Growing up is not easy. “It’ll be fun”, they said. “Enjoy it while you can”, they said. This is the hardest thing I’ve ever done ever and I don’t feel like I’m getting any better at it. I’m not even sure what to tell you. These past few weeks, especially have been so “blah” and uneventful. It has, however, left me with a lot of time for reflection. And I mean a lot. Oh, and going to the gym. Keep these two things in mind because those are the two topics that inspired me to share with you a question that I have for myself and you. It’s not original, you’ve heard it before and you’ll probably continue to hear it throughout your life (unless you’re fearless).
What if you weren’t afraid to fail?
What a life that would be, huh? Probably thrilling, dangerous but exciting and fun, equipped with great stories, experiences and a handful of good friends along the way.

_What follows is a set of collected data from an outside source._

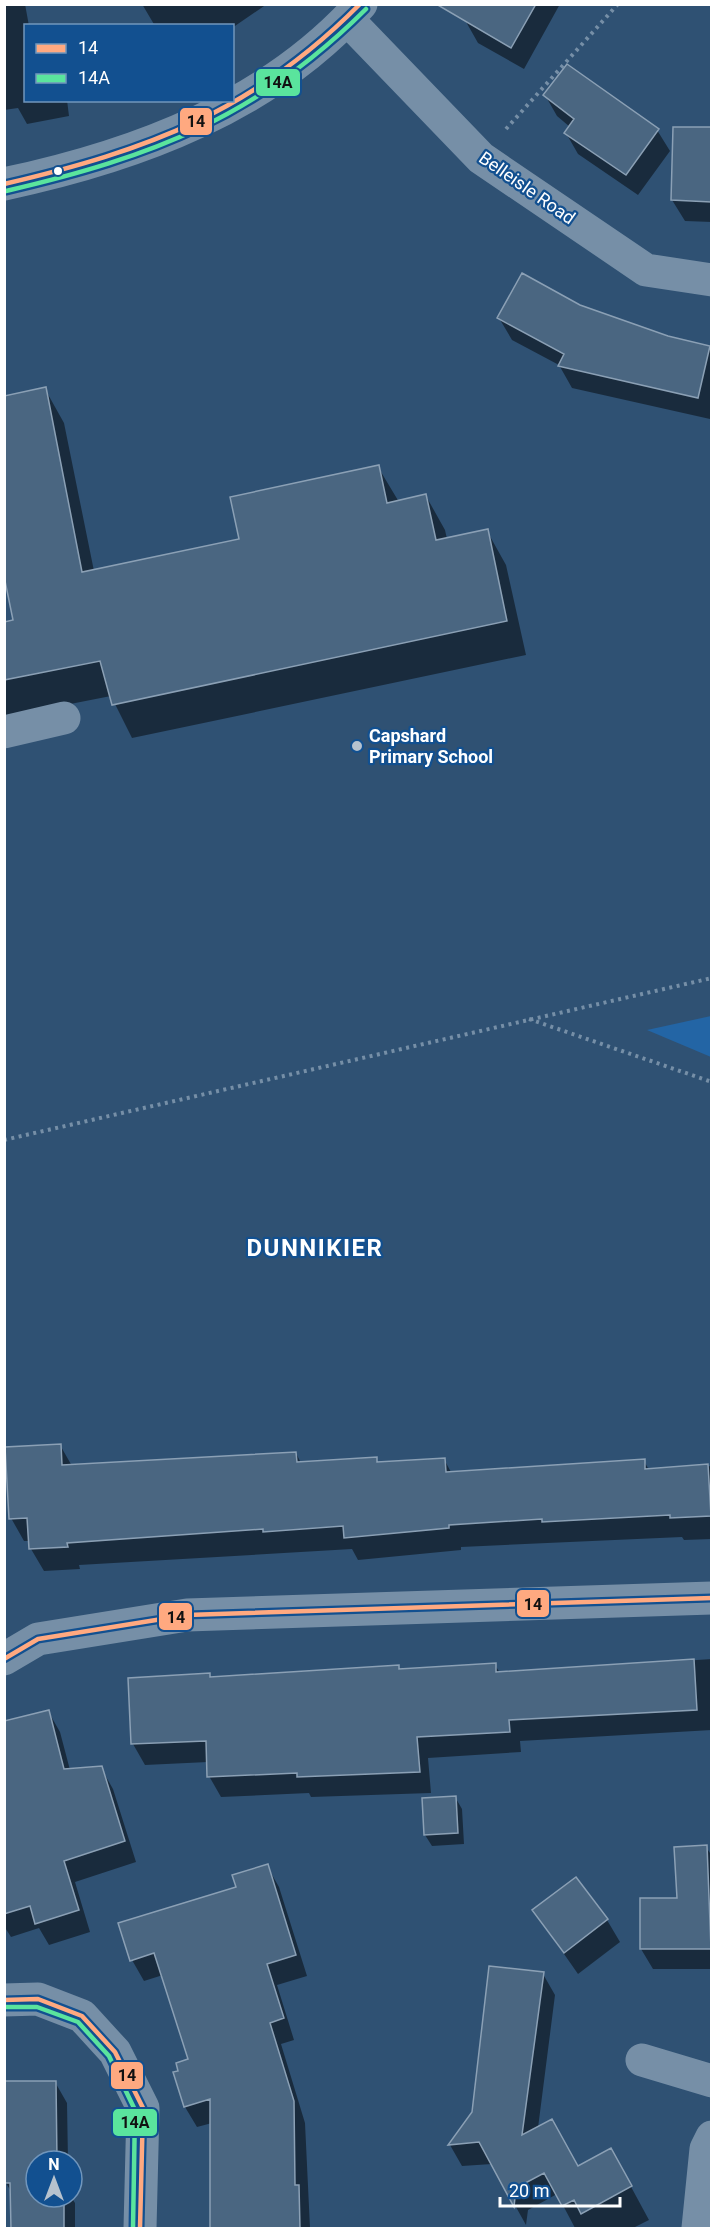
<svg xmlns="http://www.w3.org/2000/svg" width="716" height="2233" font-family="Roboto,sans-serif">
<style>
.green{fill:#2365a5}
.shadow{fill:#0007}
.building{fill:#4a6681;stroke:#8ba0b5;stroke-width:1.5}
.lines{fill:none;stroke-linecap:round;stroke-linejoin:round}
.path{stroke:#768fa7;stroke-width:4;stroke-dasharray:3 4.5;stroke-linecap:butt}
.minor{stroke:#768fa7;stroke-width:33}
.bus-1-casing{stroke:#125090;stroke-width:9}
.bus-2-casing{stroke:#125090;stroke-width:9}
.bus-1{stroke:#ffa980;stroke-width:4.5}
.bus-2{stroke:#5ae49d;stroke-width:4.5}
.bus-dot{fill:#fff;stroke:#125090;stroke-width:2}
.poi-dot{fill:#b6c2ce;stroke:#125090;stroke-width:2}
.labels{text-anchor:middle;stroke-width:4.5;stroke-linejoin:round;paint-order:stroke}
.street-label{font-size:18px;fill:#fff;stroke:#125090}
.poi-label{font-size:18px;font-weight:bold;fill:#fff;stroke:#125090;text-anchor:start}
.district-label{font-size:24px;font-weight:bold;letter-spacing:1.5px;fill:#fff;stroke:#125090}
.line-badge{stroke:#125090;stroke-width:2}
.pale-badge-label{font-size:16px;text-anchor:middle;font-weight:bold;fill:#111}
</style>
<rect width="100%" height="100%" fill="#2f5173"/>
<path class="green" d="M711 1016V1057L647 1030Z"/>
<path class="shadow" d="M4 4H25L29 26H26V100H67L69 116 27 124 18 108 4 110Z
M142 4H267L232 28V26H155Z
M474 4H560L524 69 478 43 465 20Z
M545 95 657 130 670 151 638 195 578 154 566 133 570 127 557 116Z
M675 128 712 129V222L685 221 672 200Z
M580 306 668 338 709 347 712 352 710 419 572 388 559 365 512 340 499 318Z
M45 389 64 423 94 571 240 540 378 467 399 502 426 496 445 530 447 539 487 531 506 565 526 655 132 738 111 696 4 717V623L15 621Z
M60 1445 72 1466 296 1453 301 1463 376 1459 379 1464 444 1459 452 1474 644 1461 649 1470 712 1466V1539L684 1540 682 1537 461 1547V1550L358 1560 352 1549 79 1565 80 1569 44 1571 31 1549 30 1541H24L11 1518Z
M712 1659V1730L520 1741 521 1752 428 1758 431 1793 311 1797 309 1793 221 1797 209 1776 208 1762 145 1765 133 1744 209 1674 212 1679 398 1667 400 1671 495 1665 500 1673Z
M48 1711 60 1732 70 1770 101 1768 113 1789 136 1862 75 1882 90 1932 49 1945 39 1928 11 1937 4 1926V1741Z
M455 1797 462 1809 464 1844 432 1846 425 1835Z
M706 1847 712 1856V1972L710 1969H653L641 1949 678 1900Z
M267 1866 279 1887 307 1976 277 1985 294 2040 281 2044 305 2123 310 2228H212V2123L197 2127 185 2107 180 2072 190 2060 163 1975 144 1981 132 1960Z
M534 1911 607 1920 620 1942 578 1974Z
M543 1974 555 1995 538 2128 578 2168 623 2172 649 2220 633 2228H575L557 2194 528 2210 526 2225 492 2164 462 2166 450 2145 474 2113Z
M55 2082 67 2103 68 2161H36V2197H71L75 2203V2228H12V2193L6 2183Z"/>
<path class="building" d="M436 4H536L511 48Z
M567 64 659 129 626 175 564 133 574 119 543 95Z
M673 127H711V202L671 200Z
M522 273 580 305 668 336 710 346 698 398 558 366 564 354 497 318Z
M46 387 82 572 239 539 230 497 379 465 387 503 426 494 436 540 488 529 507 621 112 705 100 661 4 680V622L13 620 4 576V396Z
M61 1444 62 1465 296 1452 297 1462 377 1457V1462L445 1458 446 1472 645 1459V1469L708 1464 711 1516 670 1518V1515L542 1522V1519L449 1525V1528L344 1538 343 1526 263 1532V1529L67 1543 68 1547 29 1549 27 1518 9 1519 5 1447Z
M694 1659 697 1710 509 1720 510 1732 417 1737 420 1772 297 1777V1773L207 1777 206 1741 131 1744 128 1678 210 1673V1677L399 1665V1669L496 1663V1672Z
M49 1710 64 1769 102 1766 125 1841 64 1861 79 1910 35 1924 30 1906 4 1914V1721Z
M456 1796 458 1833 424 1835 422 1798Z
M707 1845 711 1949H640V1898H677L674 1847Z
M268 1864 296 1955 267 1964 284 2018 270 2023 294 2101 295 2185H299L300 2229H210V2099L184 2107 173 2072 178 2071 176 2063 188 2059 154 1953 130 1961 118 1923 236 1887 232 1875Z
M576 1877 608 1919 564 1953 532 1910Z
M489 1966 544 1972 522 2135 552 2119 578 2166 611 2148 632 2186 581 2214 574 2200 562 2206 544 2173 516 2188 514 2207 479 2142 448 2145 472 2112Z
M4 2081H56L57 2161H36V2197H64V2229H11L10 2183H4Z"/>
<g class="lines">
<path class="path" d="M506 129 618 4
M529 1019 712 1082
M4 1140 712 978"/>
<path class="minor" d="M347 19 481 158 646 270 712 280
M4 184C136 156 269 107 361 4
M4 732 64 718
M4 1659 38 1639 187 1615 712 1598
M4 2000 38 1999 82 2016 115 2052 143 2108 140 2228
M642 2060 712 2081
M698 2228 706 2149 712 2137"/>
<g class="bus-1-casing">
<path id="bus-1" d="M4 184C149 150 254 111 360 4
M4 1659 38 1639 187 1615 712 1598
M4 2000 38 1999 82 2016 115 2052 143 2108 140 2228"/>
</g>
<g class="bus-2-casing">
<path id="bus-2" d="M6 191C152 157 258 117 366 9
M4 2007H37L78 2022 109 2056 135 2110 133 2228"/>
</g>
<use href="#bus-1" class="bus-1"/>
<use href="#bus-2" class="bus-2"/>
</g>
<circle class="bus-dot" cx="58" cy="171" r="5"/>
<circle class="poi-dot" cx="357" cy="746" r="6"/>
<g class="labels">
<g class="street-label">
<text transform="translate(527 188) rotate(35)" y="6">Belleisle Road</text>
</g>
<g class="poi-label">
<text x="369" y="742">Capshard<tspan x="369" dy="21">Primary School</tspan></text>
</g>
<g class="district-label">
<text x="315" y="1256">DUNNIKIER</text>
</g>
</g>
<g class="line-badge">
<rect x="255" y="68" width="46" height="29" rx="6" fill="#5ae49d"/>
<rect x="179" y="107" width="34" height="29" rx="6" fill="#ffa980"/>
<rect x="516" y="1589" width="34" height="29" rx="6" fill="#ffa980"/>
<rect x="158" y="1602" width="35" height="29" rx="6" fill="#ffa980"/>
<rect x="110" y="2061" width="34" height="29" rx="6" fill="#ffa980"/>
<rect x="112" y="2108" width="46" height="29" rx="6" fill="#5ae49d"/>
</g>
<g class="pale-badge-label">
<text x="278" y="88">14A</text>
<text x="196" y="127">14</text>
<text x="533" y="1610">14</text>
<text x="176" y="1623">14</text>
<text x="127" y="2081">14</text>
<text x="135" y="2128">14A</text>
</g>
<rect width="716" height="2233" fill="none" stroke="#ffffff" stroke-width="12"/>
<rect x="24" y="24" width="210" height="78" fill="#125090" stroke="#7196bc" stroke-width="1.5"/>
<rect x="36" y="44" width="30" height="9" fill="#ffa980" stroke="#7196bc" stroke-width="1.5"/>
<text x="78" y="54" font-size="18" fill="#ffffff">14</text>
<rect x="36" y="74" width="30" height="9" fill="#5ae49d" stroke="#7196bc" stroke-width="1.5"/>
<text x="78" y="84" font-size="18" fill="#ffffff">14A</text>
<g transform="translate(54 2179)"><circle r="28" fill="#125090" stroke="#7196bc" stroke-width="1.5"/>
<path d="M0-4.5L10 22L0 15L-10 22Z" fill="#b6c2ce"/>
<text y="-9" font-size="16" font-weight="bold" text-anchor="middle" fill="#ffffff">N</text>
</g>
<path d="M500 2197v9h120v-9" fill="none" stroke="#ffffff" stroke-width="3"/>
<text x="509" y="2197" font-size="18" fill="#ffffff" stroke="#125090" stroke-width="4.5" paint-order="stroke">20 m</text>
</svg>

This question came up in conversation with my good-good where we discussed how some people are so fearless and do things that we can only imagine doing. For instance, leaving everything you know behind to live in another country for a set amount of year to forever. I mean, it doesn’t even have to be that difficult or “far fetched”. As matter of fact, this happens so often it is neither difficult or far fetched, but to me it is. I could only imagine doing it. It came down to being afraid to do things as simple as traveling for leisure. I’m such a punk! There are so many places I’d love to travel to but am too afraid to for one reason or another; ranging from silly to actual reasoning. “I don’t speak the language so I’m afraid I’d be kidnapped and/or killed.” Seriously, Christine? While the probability is not zero, it’s also not big enough to be an actual fear but yet I’m still scared and I still won’t do it.

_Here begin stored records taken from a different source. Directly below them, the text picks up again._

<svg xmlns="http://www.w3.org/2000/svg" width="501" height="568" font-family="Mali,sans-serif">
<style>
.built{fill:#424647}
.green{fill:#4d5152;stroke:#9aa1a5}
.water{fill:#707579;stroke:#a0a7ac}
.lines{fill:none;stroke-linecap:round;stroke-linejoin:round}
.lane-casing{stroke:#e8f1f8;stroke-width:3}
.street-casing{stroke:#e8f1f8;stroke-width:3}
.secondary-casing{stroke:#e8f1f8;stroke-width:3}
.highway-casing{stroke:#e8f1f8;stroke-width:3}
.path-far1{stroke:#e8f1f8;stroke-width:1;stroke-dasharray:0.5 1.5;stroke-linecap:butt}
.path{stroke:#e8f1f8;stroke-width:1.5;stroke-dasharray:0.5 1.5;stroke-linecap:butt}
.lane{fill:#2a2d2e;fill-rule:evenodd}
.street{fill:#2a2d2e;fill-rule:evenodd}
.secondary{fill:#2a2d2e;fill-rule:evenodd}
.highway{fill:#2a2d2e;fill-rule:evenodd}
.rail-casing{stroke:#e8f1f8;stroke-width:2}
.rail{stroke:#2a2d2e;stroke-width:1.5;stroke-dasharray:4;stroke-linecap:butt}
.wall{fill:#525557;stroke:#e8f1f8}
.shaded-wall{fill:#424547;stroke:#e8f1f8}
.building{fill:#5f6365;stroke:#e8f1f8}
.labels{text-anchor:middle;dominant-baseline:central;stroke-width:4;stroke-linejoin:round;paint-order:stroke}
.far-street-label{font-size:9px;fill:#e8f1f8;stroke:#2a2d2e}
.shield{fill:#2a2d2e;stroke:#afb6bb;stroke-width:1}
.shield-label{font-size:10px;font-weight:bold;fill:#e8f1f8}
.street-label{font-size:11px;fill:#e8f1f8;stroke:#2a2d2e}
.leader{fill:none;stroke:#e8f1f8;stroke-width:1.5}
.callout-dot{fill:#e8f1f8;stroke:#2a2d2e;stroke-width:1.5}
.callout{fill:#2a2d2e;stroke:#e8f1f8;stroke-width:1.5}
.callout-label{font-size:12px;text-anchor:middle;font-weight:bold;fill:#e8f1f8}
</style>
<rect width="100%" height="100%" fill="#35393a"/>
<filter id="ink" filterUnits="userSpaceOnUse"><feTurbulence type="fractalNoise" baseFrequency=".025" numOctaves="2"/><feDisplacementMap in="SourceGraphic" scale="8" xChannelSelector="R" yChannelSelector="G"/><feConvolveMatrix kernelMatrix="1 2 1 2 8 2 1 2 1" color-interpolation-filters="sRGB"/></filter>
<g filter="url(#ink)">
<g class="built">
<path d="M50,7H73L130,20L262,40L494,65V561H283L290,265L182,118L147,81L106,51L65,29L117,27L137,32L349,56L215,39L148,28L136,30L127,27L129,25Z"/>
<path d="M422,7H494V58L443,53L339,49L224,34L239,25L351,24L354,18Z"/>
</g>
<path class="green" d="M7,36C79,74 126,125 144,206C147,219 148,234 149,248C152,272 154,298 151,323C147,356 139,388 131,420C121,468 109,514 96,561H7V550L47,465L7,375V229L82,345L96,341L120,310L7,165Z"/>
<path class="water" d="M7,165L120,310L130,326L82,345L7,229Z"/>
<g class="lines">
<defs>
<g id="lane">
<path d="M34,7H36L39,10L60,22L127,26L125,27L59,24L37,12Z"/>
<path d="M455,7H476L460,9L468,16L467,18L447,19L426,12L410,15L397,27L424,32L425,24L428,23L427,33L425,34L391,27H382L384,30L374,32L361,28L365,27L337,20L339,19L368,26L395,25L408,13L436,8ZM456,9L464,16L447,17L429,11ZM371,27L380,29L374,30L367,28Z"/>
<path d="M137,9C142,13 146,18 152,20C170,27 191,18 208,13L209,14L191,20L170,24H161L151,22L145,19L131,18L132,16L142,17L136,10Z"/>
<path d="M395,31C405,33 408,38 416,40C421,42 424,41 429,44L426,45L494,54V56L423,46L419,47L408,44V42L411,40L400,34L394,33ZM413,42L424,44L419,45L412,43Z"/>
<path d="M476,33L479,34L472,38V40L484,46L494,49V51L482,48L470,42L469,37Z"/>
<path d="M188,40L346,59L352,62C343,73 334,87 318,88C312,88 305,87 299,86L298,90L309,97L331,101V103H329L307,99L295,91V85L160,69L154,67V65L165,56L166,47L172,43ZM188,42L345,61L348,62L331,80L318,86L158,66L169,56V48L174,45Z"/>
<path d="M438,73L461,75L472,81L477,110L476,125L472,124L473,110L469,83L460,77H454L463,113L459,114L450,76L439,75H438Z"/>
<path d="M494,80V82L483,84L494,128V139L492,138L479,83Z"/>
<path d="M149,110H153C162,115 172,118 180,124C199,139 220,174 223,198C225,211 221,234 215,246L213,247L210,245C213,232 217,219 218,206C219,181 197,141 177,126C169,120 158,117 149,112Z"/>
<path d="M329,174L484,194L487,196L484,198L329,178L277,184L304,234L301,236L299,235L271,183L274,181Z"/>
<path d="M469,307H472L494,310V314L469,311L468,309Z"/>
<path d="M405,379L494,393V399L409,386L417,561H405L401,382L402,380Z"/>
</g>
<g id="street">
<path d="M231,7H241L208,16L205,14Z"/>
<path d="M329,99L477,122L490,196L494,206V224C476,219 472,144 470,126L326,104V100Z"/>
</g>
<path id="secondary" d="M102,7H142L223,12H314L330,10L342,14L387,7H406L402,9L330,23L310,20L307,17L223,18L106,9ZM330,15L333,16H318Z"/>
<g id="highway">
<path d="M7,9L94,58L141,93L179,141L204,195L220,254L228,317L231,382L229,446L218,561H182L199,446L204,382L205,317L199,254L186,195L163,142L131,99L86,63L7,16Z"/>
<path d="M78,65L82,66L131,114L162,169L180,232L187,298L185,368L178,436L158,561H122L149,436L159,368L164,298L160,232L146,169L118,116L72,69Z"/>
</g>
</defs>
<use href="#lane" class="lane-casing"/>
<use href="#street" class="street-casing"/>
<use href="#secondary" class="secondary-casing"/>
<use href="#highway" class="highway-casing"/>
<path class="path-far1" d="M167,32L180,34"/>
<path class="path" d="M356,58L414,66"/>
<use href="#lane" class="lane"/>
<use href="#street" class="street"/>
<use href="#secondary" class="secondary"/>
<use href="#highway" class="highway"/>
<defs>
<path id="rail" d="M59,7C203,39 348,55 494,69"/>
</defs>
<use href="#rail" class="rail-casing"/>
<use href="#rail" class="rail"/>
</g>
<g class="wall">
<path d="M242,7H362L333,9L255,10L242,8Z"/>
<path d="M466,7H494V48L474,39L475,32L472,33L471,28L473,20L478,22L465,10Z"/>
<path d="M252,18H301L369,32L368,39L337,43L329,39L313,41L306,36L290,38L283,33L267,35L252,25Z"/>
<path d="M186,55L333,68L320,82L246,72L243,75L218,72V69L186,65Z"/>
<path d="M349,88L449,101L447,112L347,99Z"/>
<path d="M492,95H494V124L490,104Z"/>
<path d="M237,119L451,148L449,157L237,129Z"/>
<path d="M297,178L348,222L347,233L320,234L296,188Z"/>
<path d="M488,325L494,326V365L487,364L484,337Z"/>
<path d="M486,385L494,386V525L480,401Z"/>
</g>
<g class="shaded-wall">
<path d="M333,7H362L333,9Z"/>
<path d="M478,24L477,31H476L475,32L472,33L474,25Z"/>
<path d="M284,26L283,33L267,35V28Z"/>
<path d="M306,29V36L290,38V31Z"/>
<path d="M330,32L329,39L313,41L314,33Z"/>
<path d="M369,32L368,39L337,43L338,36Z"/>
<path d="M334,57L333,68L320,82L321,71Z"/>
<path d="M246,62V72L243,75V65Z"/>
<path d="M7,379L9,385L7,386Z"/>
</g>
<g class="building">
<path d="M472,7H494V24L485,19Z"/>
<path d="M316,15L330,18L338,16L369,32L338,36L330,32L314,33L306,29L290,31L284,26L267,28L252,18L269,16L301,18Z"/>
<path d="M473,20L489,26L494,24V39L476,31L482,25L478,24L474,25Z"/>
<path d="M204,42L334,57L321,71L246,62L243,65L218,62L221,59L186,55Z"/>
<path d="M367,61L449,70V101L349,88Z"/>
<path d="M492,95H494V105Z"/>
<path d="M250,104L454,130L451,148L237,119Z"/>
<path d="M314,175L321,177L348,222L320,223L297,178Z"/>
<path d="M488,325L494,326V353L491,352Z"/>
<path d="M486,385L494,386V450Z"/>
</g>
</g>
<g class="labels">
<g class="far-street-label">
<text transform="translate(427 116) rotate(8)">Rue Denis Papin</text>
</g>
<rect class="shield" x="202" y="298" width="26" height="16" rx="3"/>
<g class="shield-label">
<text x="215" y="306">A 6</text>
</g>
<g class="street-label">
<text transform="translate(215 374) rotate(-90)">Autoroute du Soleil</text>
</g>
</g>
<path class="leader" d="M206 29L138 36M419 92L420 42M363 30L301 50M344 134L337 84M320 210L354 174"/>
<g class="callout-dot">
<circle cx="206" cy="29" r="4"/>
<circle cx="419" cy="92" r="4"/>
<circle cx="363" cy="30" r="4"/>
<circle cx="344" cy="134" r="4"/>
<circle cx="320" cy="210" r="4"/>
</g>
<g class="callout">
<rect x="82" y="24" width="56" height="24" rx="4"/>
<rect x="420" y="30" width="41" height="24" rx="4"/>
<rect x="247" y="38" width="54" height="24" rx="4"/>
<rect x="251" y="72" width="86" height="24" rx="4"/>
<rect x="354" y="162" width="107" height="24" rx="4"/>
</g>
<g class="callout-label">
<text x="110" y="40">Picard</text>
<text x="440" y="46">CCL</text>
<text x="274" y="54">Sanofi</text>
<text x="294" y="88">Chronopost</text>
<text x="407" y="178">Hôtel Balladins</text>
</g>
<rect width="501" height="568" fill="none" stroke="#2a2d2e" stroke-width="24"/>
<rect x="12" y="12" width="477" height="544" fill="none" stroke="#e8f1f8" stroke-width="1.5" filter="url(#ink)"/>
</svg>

Lets scale it down is a goal I’ve set for myself at the gym. In the next few blog posts I hope to share with you that I’ve cleared my box jump goal of about 36 inches. After practicing and building my confidence I succeeded, kinda. I didn’t stick the landing so it didn’t count but I cleared the box so I knew I could do it. After not sticking the landing, I psyched myself out with an irrational fear that next time I would miss the box completely, fall backwards, and break my back. I tried twice after that and both times I missed the box, did not fall backward or break my back (I did bruise my shins, though). But seriously, where do these scenarios even come from?
There are a slew of things that I am afraid to do for one irrational reason or another and I don’t know how to get myself out of that. How does one become fearless? And does it have anything to do with confidence? I’m legit searching for answers and don’t suggest “just do it” because that’s easier said than done. I know one thing is for sure, it’s very true what they say about things being all “in your head” because that’s been the #1 reason for a lot of things but how do I stop my brain from thinking these things?
What is a fear, big or small, that you’ve conquered lately and how did you get yourself to do it? I’m interested in learning how to conquer fear in every aspect in my life because I’m sure that once I do, I will blossom. But for now, I’m stuck and afraid. Help!